Ce qui fait l’étrangeté du film, qui peut faire penser par moments à « Eyes white shut », de Kubrick, c’est le contraste entre le quotidien très ordinaire de la jeune fille et le protocole particulier de ses nuits. La réalisatrice ne se refuse ni la violence, ni l’érotisme, ou les deux mêlés, mais évite toute explication psychologique, ce qui ajoute au malaise. On ne sait pas d’où vient la jeune fille, ce qu’elle étudie, ce qu’elle espère, ce qu’elle ressent. Cette très jeune femme garde le visage lisse et presqu’effrayant de l’innocence. Elle est interprétée par Emily Browning, très courageuse selon la cinéaste et on peut le vérifier. « J’ai dit oui tout de suite après la lecture du script, raconte la jeune actrice, j’étais assez mal à l’aise, mais de manière positive. C’était un défi pour moi. Je me suis préparé en regardant des films et en premier "Antichrist", dans lequel la performance de Charlotte Gainsbourg est un acte de bravoure. »
* « We need to talk about Kevin » : un duo infernal
L’amour n’est pas automatique dans une famille, qui pourrait l’ignorer, même si l’on préfère garder ses illusions ? Pour son troisième long métrage, l’Écossaise Lynne Ramsay, qui adapte un roman de Lionel Shriver, évoque le dysfonctionnement d’un couple mère-fils, jusqu’au drame. Pourquoi, comment ? C’est ce qu’on va découvrir par retours en arrière successifs, qui bafouent l’ordre chronologique : une femme solitaire se souvient par bribes, tout en tentant vainement de mener une vie quotidienne quasi normale. Là encore, et c’est la supériorité des bons cinéastes, pas d’explications psychologiques au rabais ni de diagnostic sur ce qui ne marche pas entre ces deux-là : la mère qui a un peu, mais pas tout, sacrifié de sa vie professionnelle passionnante, et le fils (Ezra Miller), dont la présence, même lorsqu’il était encore dans son ventre, a l’art de la plonger dans des abîmes de perplexité.
Le récit déconstruit est porté par le remarquable travail de Tilda Swinton, dont on sait depuis longtemps quelle bonne comédienne elle est, de « Caravaggio » à « Amore » en passant par « Orlando » ou « Julia ». Lynne Ramsay et Tilda Swinton se connaissent depuis longtemps et parlaient du sujet depuis plusieurs années. Les deux apportent à ce sujet difficile toutes les nuances et les ambiguités des amours-haines familiales
* « Polisse » : tout sauf lisse
Maïwen, dont « Polisse » est le troisième film, est, à 35 ans, la benjamine des réalisateurs en compétition et l’une des quatre représentants de la France. Et elle est à la hauteur, signant un film choral d’une grande richesse et d’une rare énergie. C’est un documentaire télévisé sur la Brigade des mineurs qui a été le déclic. Bouleversée, Maïwen obtient l’autorisation de passer du temps avec ces policiers confrontés notamment aux terribles affaires de pédophilie, d’inceste ou d’enfants utilisés par des gangs. Des histoires dont elle est témoin ou qu’on lui raconte, elle tire un scénario, avec le concours d’Emmanuelle Bercot. Et elle réunit, comme elle sait le faire (« le Bal des actrices ») une distribution efficace, dont Karin Viard, Joeystarr, Marina Foïs, Nicolas Duvauchelle, Frédéric Pierrot, Jérémie Elkaïm,Ricardo Scamarcio, Sandrine Kiberlain, Wladimir Yordanoff.

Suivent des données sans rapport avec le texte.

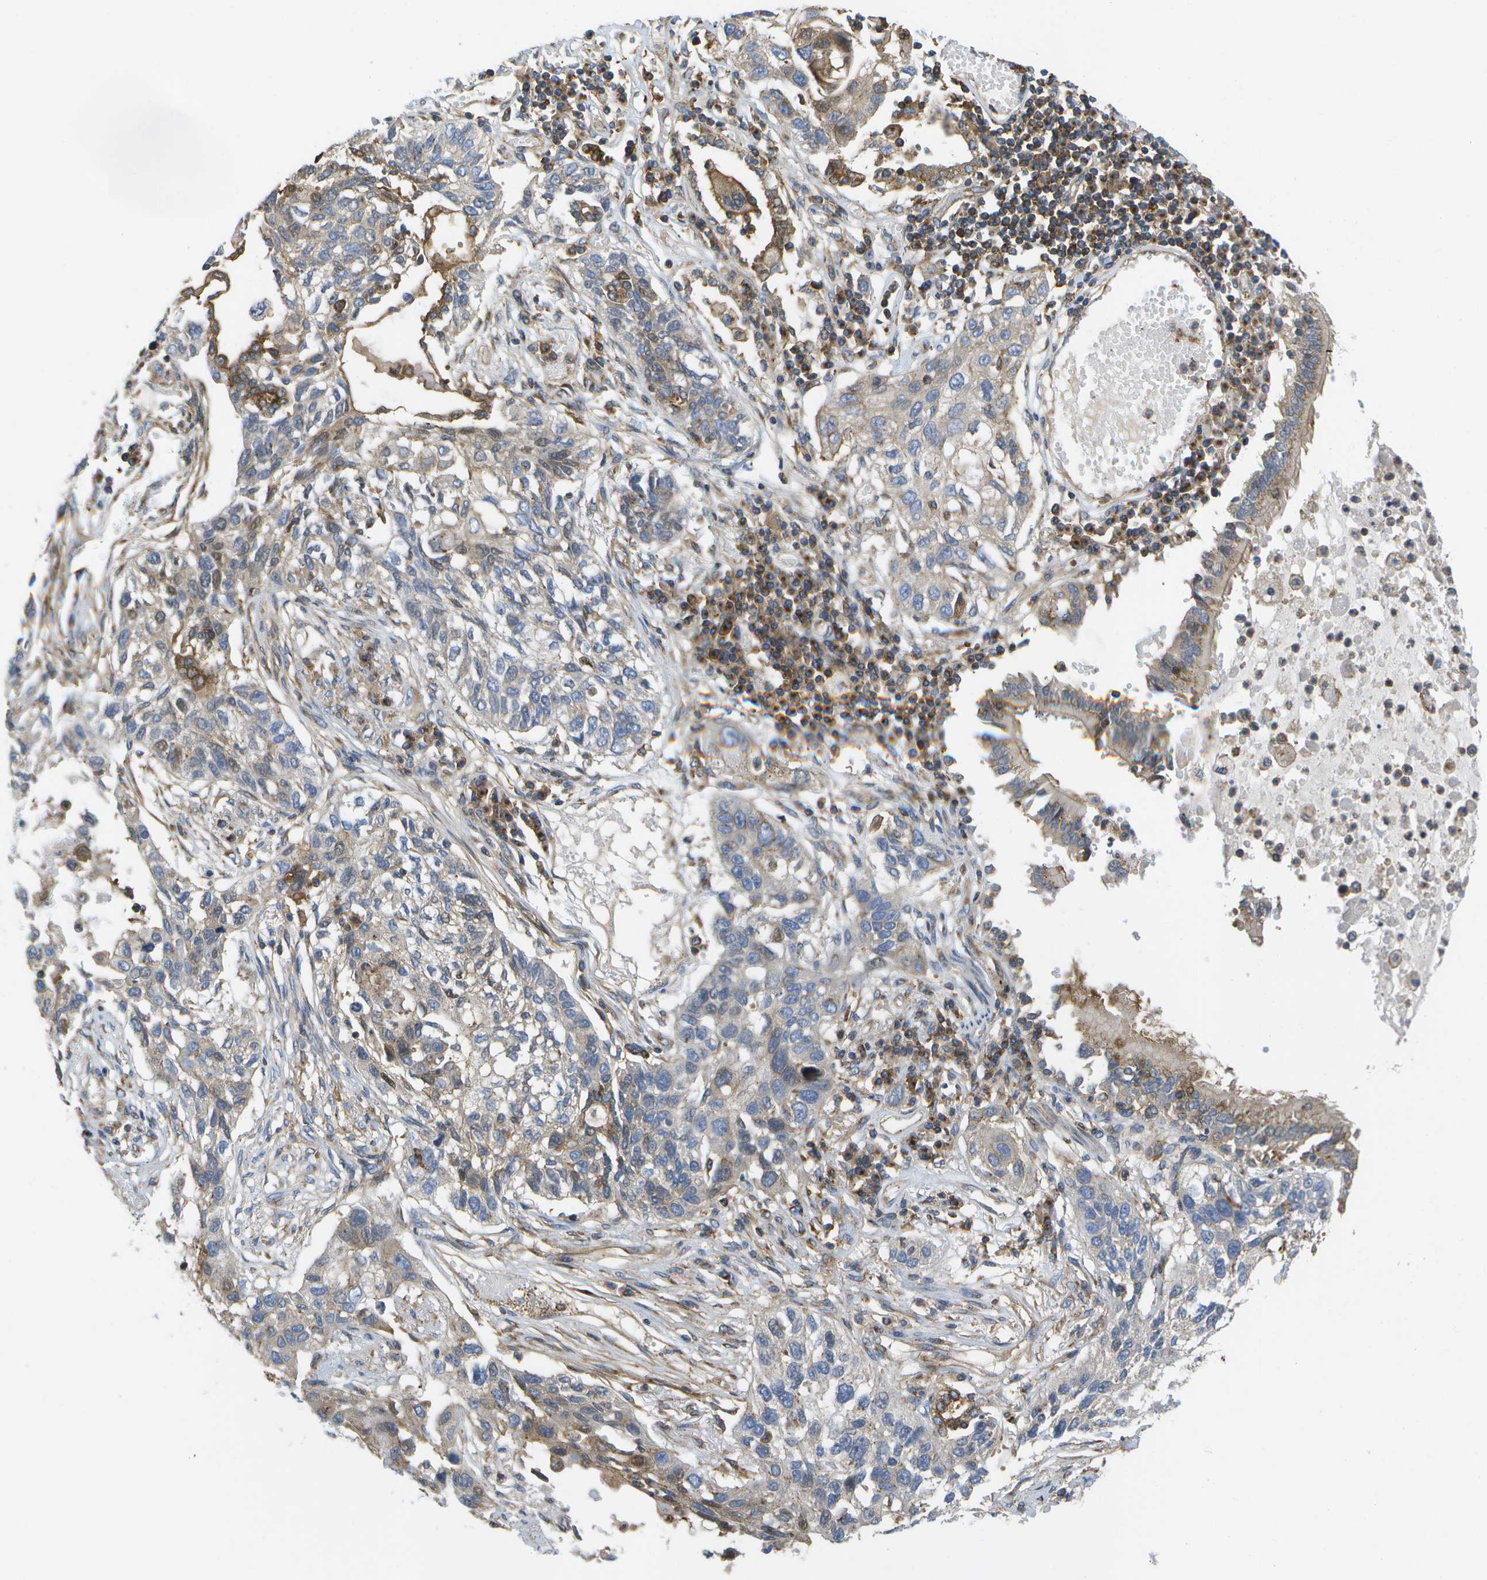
{"staining": {"intensity": "weak", "quantity": "<25%", "location": "cytoplasmic/membranous"}, "tissue": "lung cancer", "cell_type": "Tumor cells", "image_type": "cancer", "snomed": [{"axis": "morphology", "description": "Squamous cell carcinoma, NOS"}, {"axis": "topography", "description": "Lung"}], "caption": "Micrograph shows no significant protein positivity in tumor cells of lung cancer. (Stains: DAB (3,3'-diaminobenzidine) immunohistochemistry (IHC) with hematoxylin counter stain, Microscopy: brightfield microscopy at high magnification).", "gene": "BST2", "patient": {"sex": "male", "age": 71}}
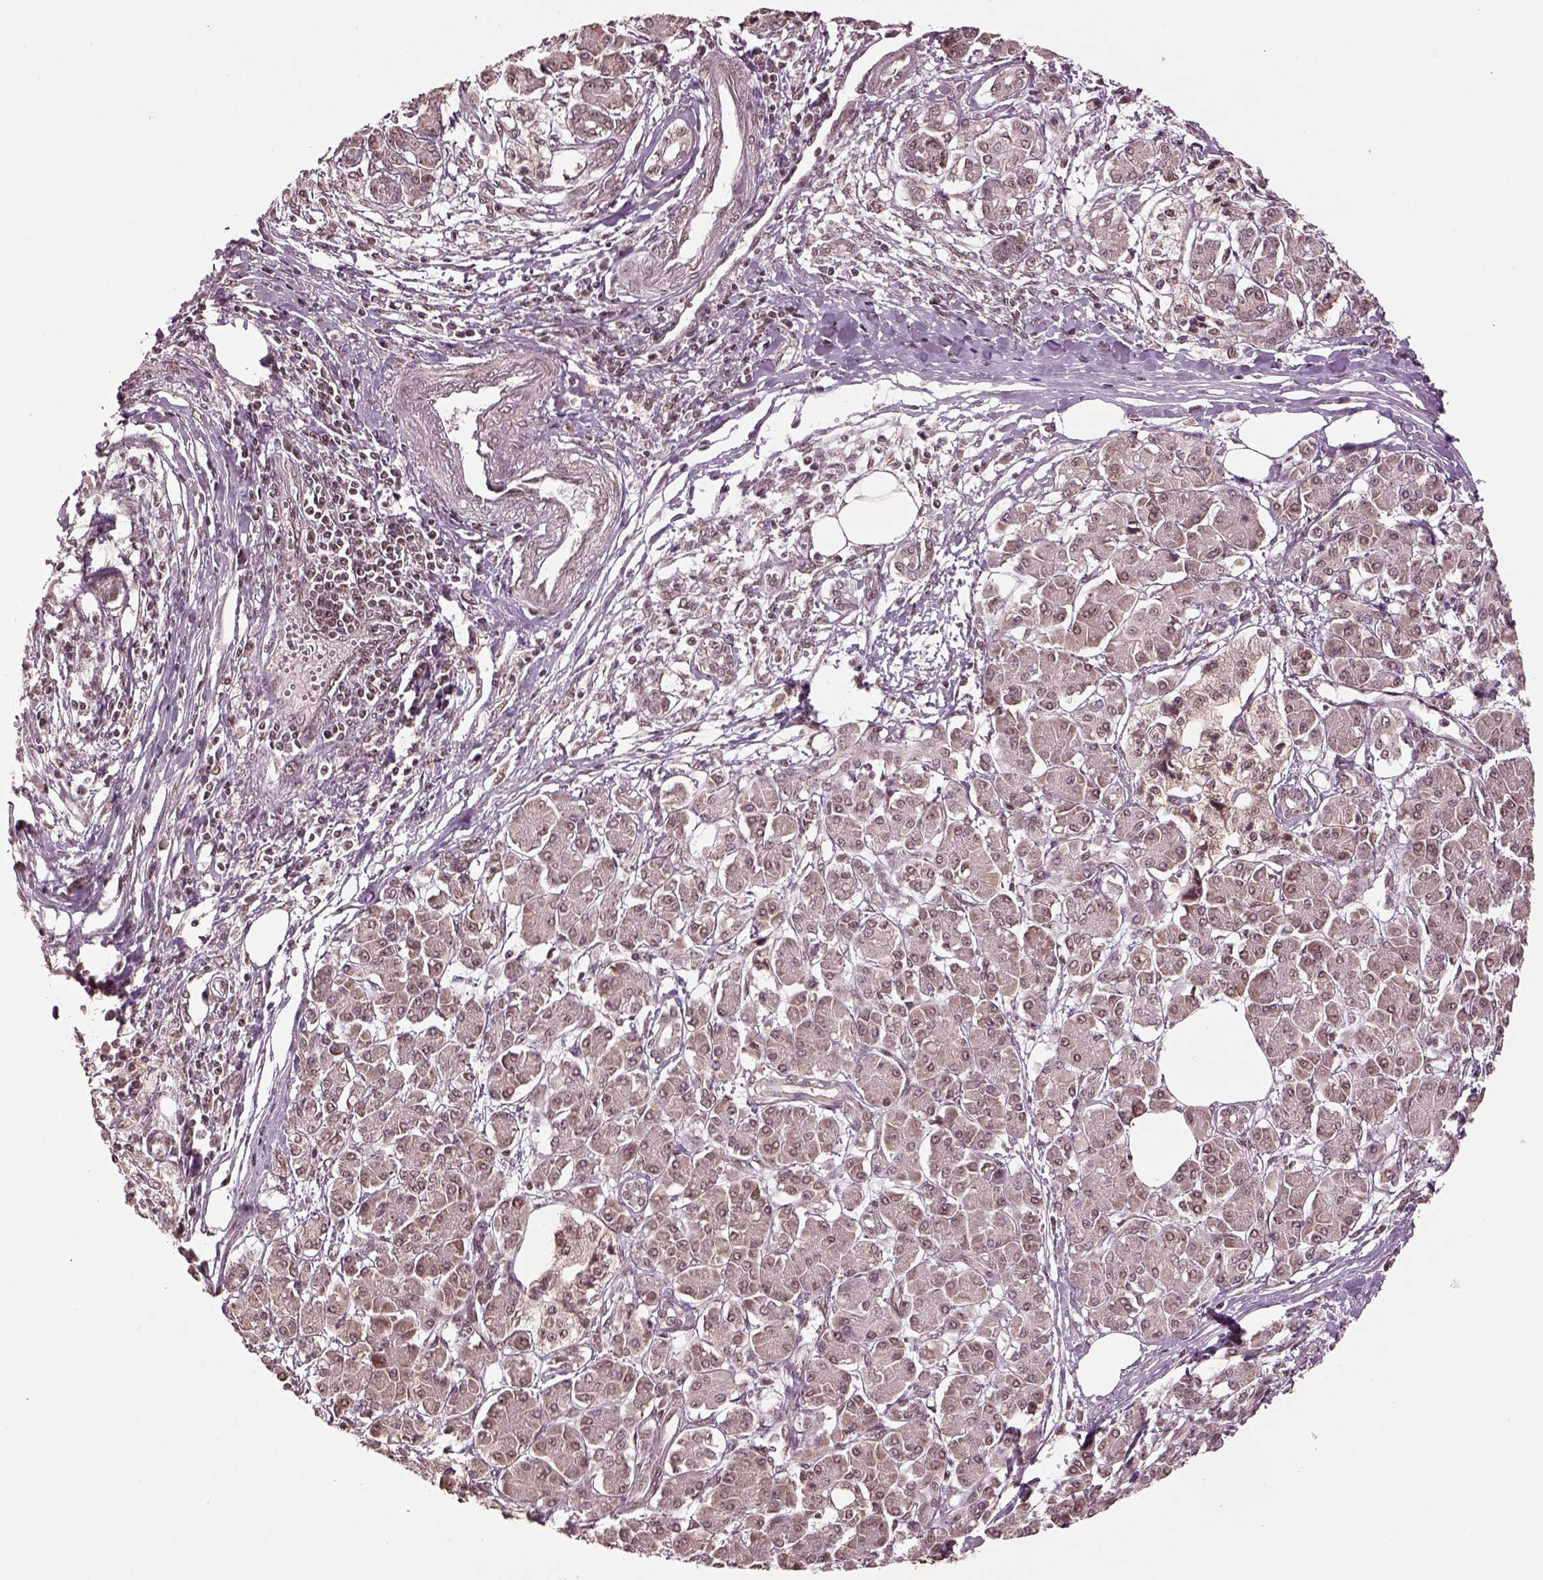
{"staining": {"intensity": "weak", "quantity": "<25%", "location": "nuclear"}, "tissue": "pancreatic cancer", "cell_type": "Tumor cells", "image_type": "cancer", "snomed": [{"axis": "morphology", "description": "Adenocarcinoma, NOS"}, {"axis": "topography", "description": "Pancreas"}], "caption": "The image exhibits no staining of tumor cells in pancreatic cancer.", "gene": "BRD9", "patient": {"sex": "female", "age": 68}}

Aucune affaire n’est inventée mais les policiers sont bien des personnages de fiction, dont on découvre les déceptions et les espoirs. Car les membres de la brigade ont un fonctionnement quasi familial et la réalisatrice montre les amitiés, les rivalités, les histoires d’amour. C’est avec beaucoup d’habileté et sans jamais de temps mort qu’elle mêle moments professionnels et affaires privées. On est nous aussi immergée au sein de cette brigade et on a envie de prendre parti quand tel et tel se disputent, on rit et on s’émeut avec eux.
Mention spéciale pour le duo Karin Viard et Marina Foïs mais tous semblent aussi passionnés et impliqués que doivent l’être les membres de cette brigade.
« Polisse » devrait sortir en France le 19 octobre. Patience.